More importantly, Napoleon III changed the system of land tenure. While ostensibly well-
intentioned, in effect this move destroyed the traditional system of land management and deprived
many Algerians of land. While Napoleon did renounce state claims to tribal lands, he also began a
process of dismantling tribal land ownership in favour of individual land ownership. This process was
corrupted by French officials sympathetic to the French in Algeria who took much of the land they
surveyed into public domain. In addition, many tribal leaders, chosen for loyalty to the French rather
than influence in their tribe, immediately sold communal land for cash.[52]
His attempted reforms were interrupted in 1864 by an Arab insurrection, which required more than a
year and an army of 85,000 soldiers to suppress. Nonetheless, he did not give up his idea of making
Algeria a model where French colonists and Arabs could live and work together as equals. He traveled
to Algiers for a second time on 3 May 1865, and this time he remained for a month, meeting with
tribal leaders and local officials. He offered a wide amnesty to participants of the insurrection, and
promised to name Arabs to high positions in his government. He also promised a large public works
program of new ports, railroads, and roads. However, once again his plans met a major natural
obstacle' in 1866 and 1867, Algeria was struck by an epidemic of cholera, clouds of locusts, draught
and famine, and his reforms were hindered by the French colonists, who voted massively against him
in the plebiscites of his late reign.[53]
When the British and Spanish realized the French goals, they withdrew from the expedition, but the
French marched on Mexico City. The first attempt by General Lorencez was repulsed by the forces of
General Ignacio Zaragoza at Puebla on 5 May 1862, the first defeat of a French Army since Waterloo.

> DATA FOR REVIEW:

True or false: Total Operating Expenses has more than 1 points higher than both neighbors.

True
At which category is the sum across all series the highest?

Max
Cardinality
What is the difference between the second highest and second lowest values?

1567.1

==

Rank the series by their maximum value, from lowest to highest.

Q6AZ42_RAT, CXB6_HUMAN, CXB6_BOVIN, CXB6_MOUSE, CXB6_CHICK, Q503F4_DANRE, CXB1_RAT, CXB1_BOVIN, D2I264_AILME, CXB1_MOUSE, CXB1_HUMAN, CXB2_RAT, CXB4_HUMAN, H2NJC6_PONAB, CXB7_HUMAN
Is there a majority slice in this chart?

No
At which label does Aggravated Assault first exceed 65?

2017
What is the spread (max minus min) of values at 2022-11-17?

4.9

* * *

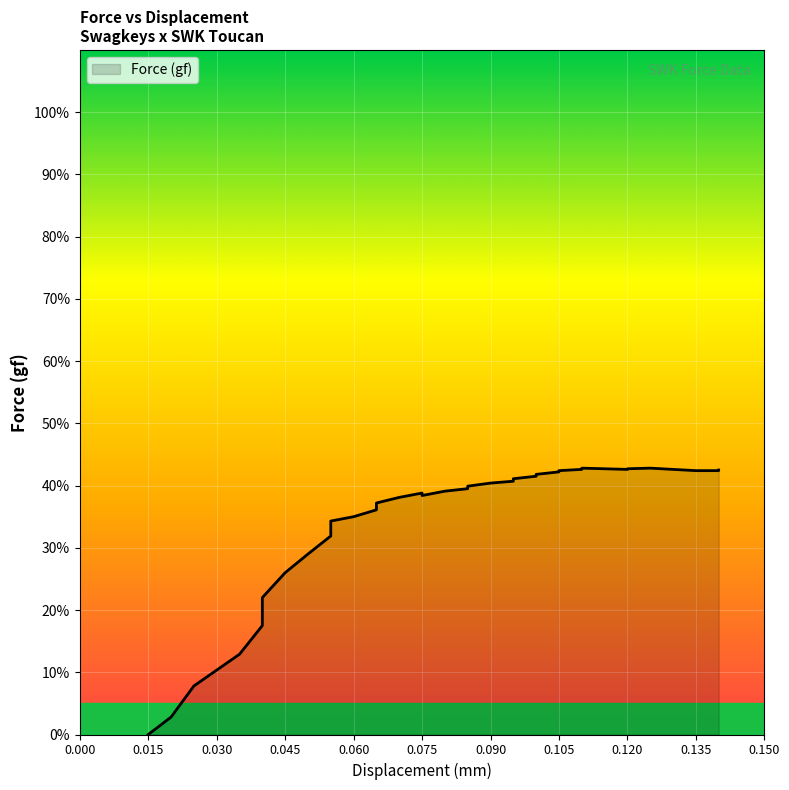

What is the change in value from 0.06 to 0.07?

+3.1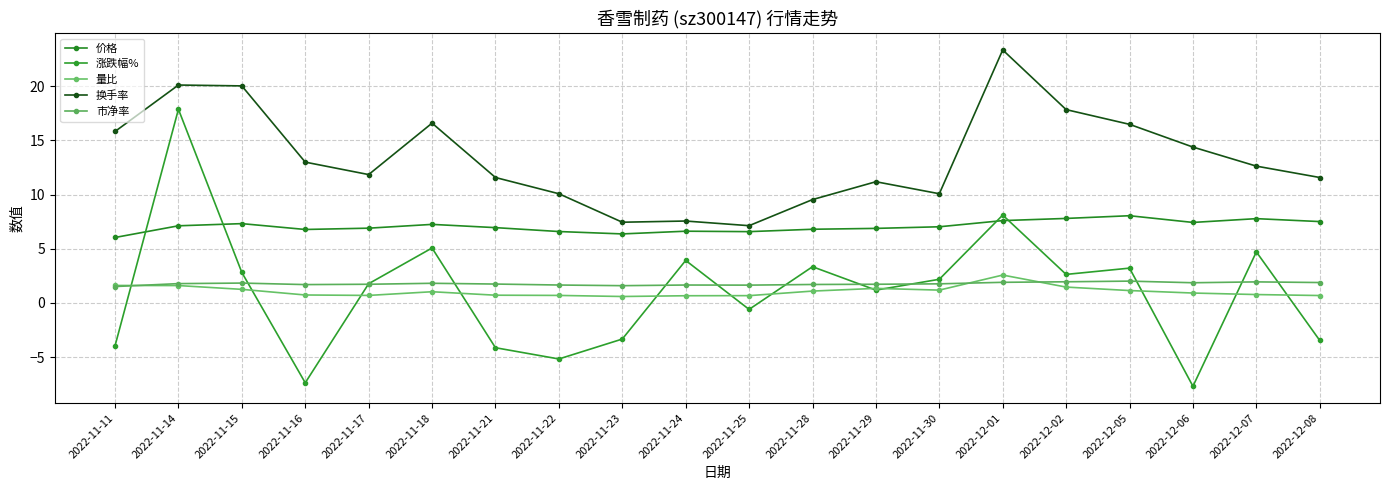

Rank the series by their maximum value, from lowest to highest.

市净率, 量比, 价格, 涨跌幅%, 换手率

> AIM OF THE EXERCISE: Render this sentence from the passage on Napoleon III and Algeria in French: "His attempted reforms were interrupted in 1864 by an Arab insurrection, which required more than a year and an army of 85,000 soldiers to suppress." The data is separate material, unrelated to the passage on Napoleon III and Algeria.

> EXERCISE OUTPUT: Ses tentatives de réforme furent interrompues en 1864 par une insurrection arabe, dont la répression exigea plus d'un an et une armée de 85 000 soldats.